* _What the task asks_:
Only the text should come through, so restate the listing exactly and drop its images.

* _Material for this task_:
......
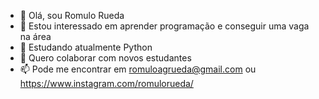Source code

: - 👋 Olá, sou Romulo Rueda
- 👀 Estou interessado em aprender programação e conseguir uma vaga na área
- 🌱 Estudando atualmente Python
- 💞️ Quero colaborar com novos estudantes
- 📫 Pode me encontrar em romuloagrueda@gmail.com ou https://www.instagram.com/romulorueda/

<!---
romulojuca/romulojuca is a ✨ special ✨ repository because its `README.md` (this file) appears on your GitHub profile.
You can click the Preview link to take a look at your changes.
--->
......
* _Answer space_:
Source code

: - 👋 Olá, sou Romulo Rueda
- 👀 Estou interessado em aprender programação e conseguir uma vaga na área
- 🌱 Estudando atualmente Python
- 💞️ Quero colaborar com novos estudantes
- 📫 Pode me encontrar em romuloagrueda@gmail.com ou https://www.instagram.com/romulorueda/

<!---
romulojuca/romulojuca is a ✨ special ✨ repository because its `README.md` (this file) appears on your GitHub profile.
You can click the Preview link to take a look at your changes.
--->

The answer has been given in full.